Reproduce word for word everything from "I encountered the" down to "is the curvature." in the forum thread on how the arc length of a moving curve changes over time.

(PASSAGE PROVIDED):
- - -

I encountered the following formula to calculate the time variation of the arc length element $ds$ of a moving curve:
$ \partial_t ds = ds \,v_n k \,,$
where $v_n$ is the normal velocity of the curve and $k$ is the curvature.
Intuitively it makes sense, since if the curve is moving with a normal velocity and a curvature different from 0, then it will expand (or shrink), as in the following (terrible) drawing:
However, I would like to have a formal proof of that, could please anybody point me in the right direction?
HINT: If you take a normal variation of the original (let's assume arclength-parametrized) curve $\alpha$, you get $$\beta_t(s) = \alpha(s) + tv(s)N(s),$$ where $T,N$ is the usual Frenet frame of the curve (so, in this case, $N$ points inward and your $v$ is negative). Differentiating with respect to $s$ gives \begin{align*} \beta_t'(s) &= \alpha'(s) + tv'(s)N(s) + tv(s)(-\kappa(s)T(s)) \\&= (1-tv(s)\kappa(s))T(s) + tv'(s)N(s). \end{align*} Now the element of arclength of $\beta_t$ is given by $\|\beta_t'(s)\|ds$, and so we want $$\frac{\partial}{\partial t}\Big|_{t=0} \|\beta_t'(s)\|.$$ Since $\|\beta_t'(s)\|^2 = (1-tv(s)\kappa(s))^2 + (tv'(s))^2$, $$\frac{\partial}{\partial t}\Big|_{t=0} \|\beta_t'(s)\|^2 = -2v(s)\kappa(s).$$ Therefore, by the chain rule, since $\|\beta_0'(s)\| = 1$, we have $$\frac{\partial}{\partial t}\Big|_{t=0} \|\beta_t'(s)\| = -v(s)\kappa(s).$$

- - -

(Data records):
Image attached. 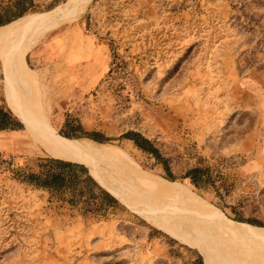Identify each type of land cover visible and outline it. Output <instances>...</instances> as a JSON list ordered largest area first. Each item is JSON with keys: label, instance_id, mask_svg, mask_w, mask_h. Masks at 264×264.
<instances>
[{"label": "rangeland", "instance_id": "rangeland-1", "mask_svg": "<svg viewBox=\"0 0 264 264\" xmlns=\"http://www.w3.org/2000/svg\"><path fill=\"white\" fill-rule=\"evenodd\" d=\"M68 1L0 0V11L29 9L0 35L33 16L57 22ZM70 14L27 49L35 33L0 39V105L20 123L0 134V264H191L200 248L179 236L195 243L215 216L231 254L264 264V0H90ZM13 61L33 70L37 116L19 111L33 103ZM29 119L75 144L117 150L123 172L114 159L72 152L115 203L99 196L71 206L69 194L23 181L18 168L38 173L54 158L27 140ZM127 132L150 140L177 180L124 140ZM196 167L209 168L202 189L183 179ZM129 169L177 184L197 205L138 186ZM176 204L191 221L175 216Z\"/></svg>", "mask_w": 264, "mask_h": 264}, {"label": "bare ground", "instance_id": "bare-ground-1", "mask_svg": "<svg viewBox=\"0 0 264 264\" xmlns=\"http://www.w3.org/2000/svg\"><path fill=\"white\" fill-rule=\"evenodd\" d=\"M89 1L90 0H69L68 3L65 6H63V7H61V8H59V9L56 10L58 13H62L63 14V16L57 22H53L52 23V22L48 21L46 19L47 16L44 17V15H41V16H33V17H30V18H26L23 21L17 22V24L14 25V26L11 25V27H6L3 30L2 34L0 35V37H1L0 39L2 40V42L7 41V40H10V39H15L19 32H24V31L27 32V33H35L33 35L32 34L30 35V38L25 41L26 43H23V47L25 46V49H27V47L30 46L31 42H33L36 37H39V36L43 35L46 31L51 30L52 28H54L57 25H60L62 23L67 22L68 21V16H69V18H71L70 17V15H71L70 12L71 11H74V10L80 8V7L82 9V7L85 6V5H87V3ZM50 15H53V14H50ZM55 15L57 16V14H55ZM53 18H54V15H53ZM12 41H14V40H12ZM8 52L10 53V55H12L11 54V49ZM15 55H16V53H15ZM15 57L17 59V55ZM12 64L14 65L15 74L17 76V79H18L19 83L22 86L28 87L27 90H26V94L24 96L25 99L28 100V101L30 100L33 103L32 105H30L28 107V113L21 107V105H19V107L22 110H19V111H22L23 112V115L26 116V117H28V118L29 117L31 118V117L37 116L40 113V111H37L36 104L38 102H36V100H38L40 102H41V100H40V94H39V91H38V88H37V84H36L35 77L32 76L33 70L31 71V70L27 69L25 65H23L22 63L19 64V62H17V64H15L14 61H13ZM12 69L10 68V71ZM11 72H13V71H11ZM12 74H14V73H12ZM11 76H13V75H11ZM13 82H14V80H13ZM33 94H34V96H36L37 99L36 98L35 99L33 98V96H32ZM27 122L29 124V128H28V137L29 138L27 140H30L32 143H34L37 146H39L40 148H42L46 153H48L50 156H52L54 158L62 159V160H67V161H72V162H77L76 157H74L75 155L73 156L74 153L72 154V152L76 148H78V150L80 148V150L83 151L89 157L94 156L97 159H104V158L105 159H110V160L114 159L115 162H116L115 164H118L119 167L121 168V170L123 168V170L121 172H123L124 170H126L124 168L125 166H124V164H122V162L119 163V162L116 161V160H119L120 159V156H121V154L117 150L111 149L108 146H105V147L104 146H99V145L96 146V145H92L91 143H86V142H79V143L75 144L74 142H70L68 140H65V139H62V138L57 137L53 132H51V130L49 129L50 127H48L47 125H42L41 124L42 126H37L36 127L31 122V120L30 121H27ZM78 156H80V155H78ZM129 171H130V173H129ZM129 171H127V172L125 171V176L127 175L129 178L132 177L133 178V182H135L138 186H140V185L142 187L143 186H146L147 188L151 189V191H154L159 196H162V197H164L166 199H169L170 198L171 199V201H170L171 203L177 202V201H174L175 200L174 198H179V200H182V199L188 200V196H189V198L192 199V201H193V199L196 197V196L194 197V196L190 195L187 191L179 188L177 184H163V183L159 182L158 180L154 179V177L152 178V177H146V176H144L142 173H140L137 170L136 171H133V170L129 169ZM195 200L196 199H194V201ZM201 203L204 204L206 202H203L202 201ZM177 204H176L177 207L176 206L172 207V209L173 208L175 209V214H176L175 216H179V218L185 216L183 214L182 215H179V211H178L177 208H179L180 206L177 205ZM196 205H197V200H196ZM196 205H194L195 208H196ZM194 206H192L193 209H194ZM181 207H183V206H181ZM201 208H202V205H201ZM184 209H182L183 212H184ZM196 209H198V208H196ZM196 209H194V210H196ZM187 212H188V210H187ZM215 212L218 215L221 214L216 209H215ZM200 213L203 214V215H205L209 219L212 218V216L209 213V211L203 210ZM195 216H201V215H197L196 214ZM191 217H193V215ZM215 217L216 218H214V221L217 220L218 222L216 221V223H214V221H213L214 224L211 223V221H210V225L209 226H206V227L204 226V228H201V226H196V227H199L202 230H204V232H203L204 233L203 234L204 237L202 235H200V236L198 235V237L196 236L197 241H198L199 244H196L197 241L195 239H194L195 240V243H193V240H191V239H185L184 240V238L183 237H180V236H179V239L181 238V240L186 241L187 243H190V244H194L195 246L199 247L200 248V253H201L202 258L204 260V264H256V262L258 260L260 261V259H258L257 261H255L253 263V260L252 261L245 260V258H244L245 256L242 259V258H240V257H238V256H236L234 254H231L230 251H229V249L227 248L226 244H224L222 242L223 241L222 239L225 240V238L222 235V232L221 231L222 230L224 231V229H223L222 225H218L219 221H221V220L222 221H225V220H223V218H221L219 216H215ZM183 218L186 219V220L191 221V219L189 217H187V218L183 217ZM202 219L200 218V221H202ZM222 224H224V223H222ZM232 226H234V224ZM211 233H213V234H211ZM229 241L231 242L232 240H229ZM255 255L256 254H254V256ZM249 258L252 259V257H249Z\"/></svg>", "mask_w": 264, "mask_h": 264}, {"label": "trees", "instance_id": "trees-1", "mask_svg": "<svg viewBox=\"0 0 264 264\" xmlns=\"http://www.w3.org/2000/svg\"><path fill=\"white\" fill-rule=\"evenodd\" d=\"M16 6L15 10H13L12 7H6L0 11V25L15 19L29 10L28 7ZM18 130H20V123L13 117L9 110L0 105V134H8L10 132H17ZM85 135L91 139L102 142V140L96 139L92 134ZM67 136L70 137V135ZM122 138L131 142L133 146L142 153L151 156L155 160V163L161 166L166 179L170 181L177 180V178L173 177L171 174L168 161L161 155L150 140L136 132H127ZM42 162H44V164H40V171L38 173L24 172V168H18L15 172L22 177L23 181L37 186L38 188H43L55 193L69 194L70 199L68 203L71 206L76 205L81 199L89 201L97 199L99 196H101L102 204L112 205L115 203L108 194L103 192L96 185L83 166L54 158L42 159ZM210 178L208 167H196L187 171L183 179H188L189 184L195 189H202L211 182ZM191 264H203L202 258L198 256Z\"/></svg>", "mask_w": 264, "mask_h": 264}, {"label": "water", "instance_id": "water-1", "mask_svg": "<svg viewBox=\"0 0 264 264\" xmlns=\"http://www.w3.org/2000/svg\"><path fill=\"white\" fill-rule=\"evenodd\" d=\"M25 16H27V15H25ZM24 17V16H23ZM21 18V17H20ZM19 19V18H18ZM12 22V21H11ZM1 27V26H0ZM69 162H72V161H69ZM74 163H77V162H74ZM77 164H79V165H81V166H83L86 170H87V172H88V175L92 178V179H94L93 178V176L91 175V169H89L88 168V166H87V164H85V163H77ZM95 172H96V170H95ZM95 180V179H94ZM96 181V180H95ZM97 182V181H96ZM98 183V182H97ZM241 224H243V223H241ZM246 225V224H245ZM247 226H250V225H247ZM253 227V226H252ZM254 228H260V227H254ZM254 230H257V229H254ZM166 233V232H165ZM167 234V233H166ZM170 236V235H169ZM172 237V236H171ZM173 238V237H172ZM177 240V239H176ZM189 247V246H188Z\"/></svg>", "mask_w": 264, "mask_h": 264}, {"label": "crops", "instance_id": "crops-1", "mask_svg": "<svg viewBox=\"0 0 264 264\" xmlns=\"http://www.w3.org/2000/svg\"><path fill=\"white\" fill-rule=\"evenodd\" d=\"M53 29V28H52ZM2 43V42H1Z\"/></svg>", "mask_w": 264, "mask_h": 264}]
</instances>
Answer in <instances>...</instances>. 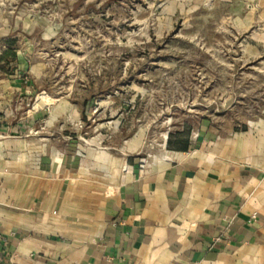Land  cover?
Listing matches in <instances>:
<instances>
[{
    "label": "crops",
    "instance_id": "1",
    "mask_svg": "<svg viewBox=\"0 0 264 264\" xmlns=\"http://www.w3.org/2000/svg\"><path fill=\"white\" fill-rule=\"evenodd\" d=\"M33 11L0 0V264H264V132L201 123L145 153L105 127L73 136L80 120L67 132L31 103L48 30Z\"/></svg>",
    "mask_w": 264,
    "mask_h": 264
},
{
    "label": "rangeland",
    "instance_id": "2",
    "mask_svg": "<svg viewBox=\"0 0 264 264\" xmlns=\"http://www.w3.org/2000/svg\"><path fill=\"white\" fill-rule=\"evenodd\" d=\"M26 1L48 26L31 103L67 132L80 120L73 136L105 127L115 145L143 138L145 153L201 123L264 132V0Z\"/></svg>",
    "mask_w": 264,
    "mask_h": 264
},
{
    "label": "built area",
    "instance_id": "3",
    "mask_svg": "<svg viewBox=\"0 0 264 264\" xmlns=\"http://www.w3.org/2000/svg\"><path fill=\"white\" fill-rule=\"evenodd\" d=\"M149 157H150V155H148ZM145 157V158H142L141 160H140V163H139V167H140V169H143L145 166H146V164H147V161H148V158L149 157Z\"/></svg>",
    "mask_w": 264,
    "mask_h": 264
}]
</instances>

- - -

(SOLUTION TO THIS PROBLEM):
I encountered the following formula to calculate the time variation of the arc length element $ds$ of a moving curve:
$ \partial_t ds = ds \,v_n k \,,$
where $v_n$ is the normal velocity of the curve and $k$ is the curvature.